=== Work instruction ===
Where a line of the listing below includes the word "brown", reproduce that line.

━━━━━━━━━━━━━━━━━━━━

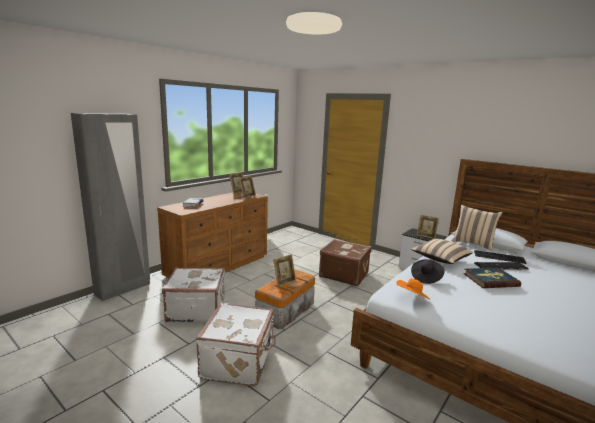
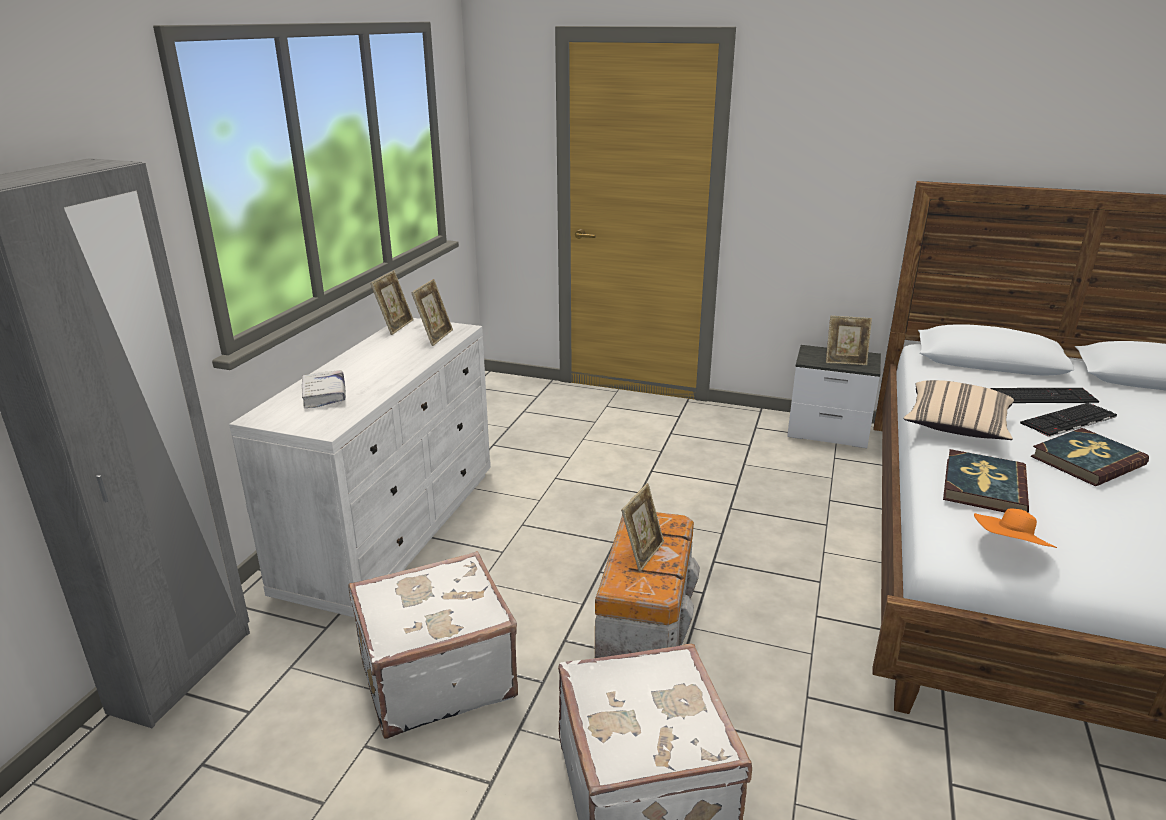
camera: 20 degrees left, 10 degrees up
brown dresser [157,192,268,278] -> white dresser [229,318,491,617]
brown suitcase [319,239,372,286] -> none
black hat [411,259,445,284] -> book [943,449,1029,513]
beige pillow [451,205,503,251] -> none

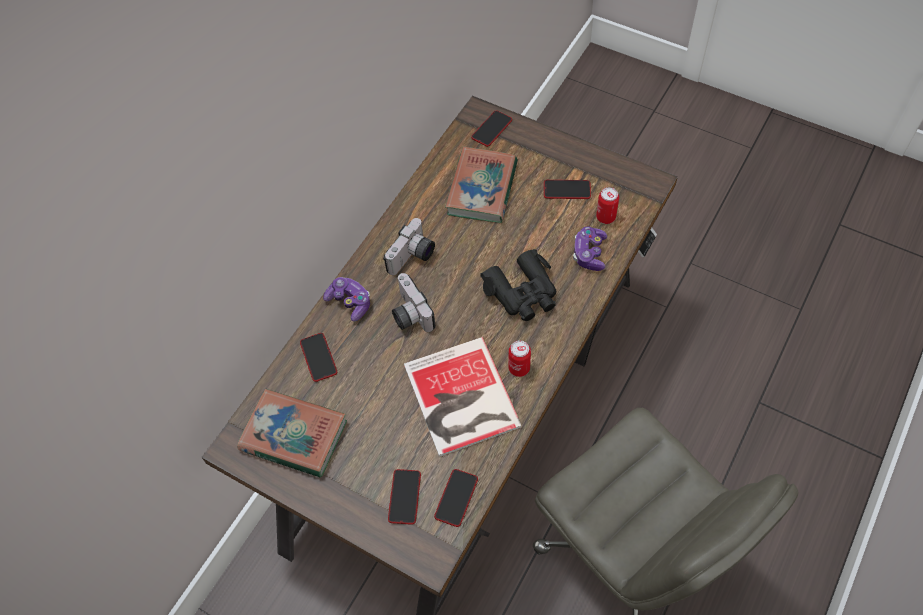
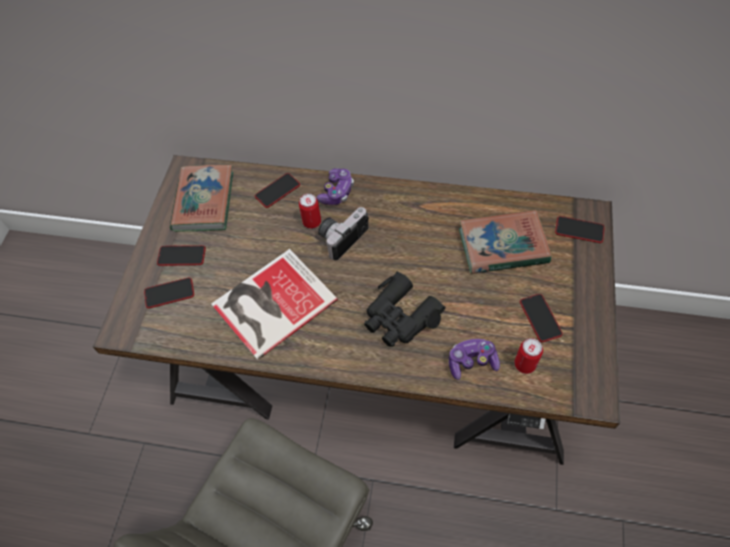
camera: 70 degrees right, 0 degrees up
camera [383,218,435,275] -> none
phone [434,469,478,527] -> phone moved to [157,245,206,266]
can [508,340,531,377] -> can moved to [299,194,321,229]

━━━━━━━━━━━━━━━━━━━━

=== Your response ===
brown dresser [157,192,268,278] -> white dresser [229,318,491,617]
brown suitcase [319,239,372,286] -> none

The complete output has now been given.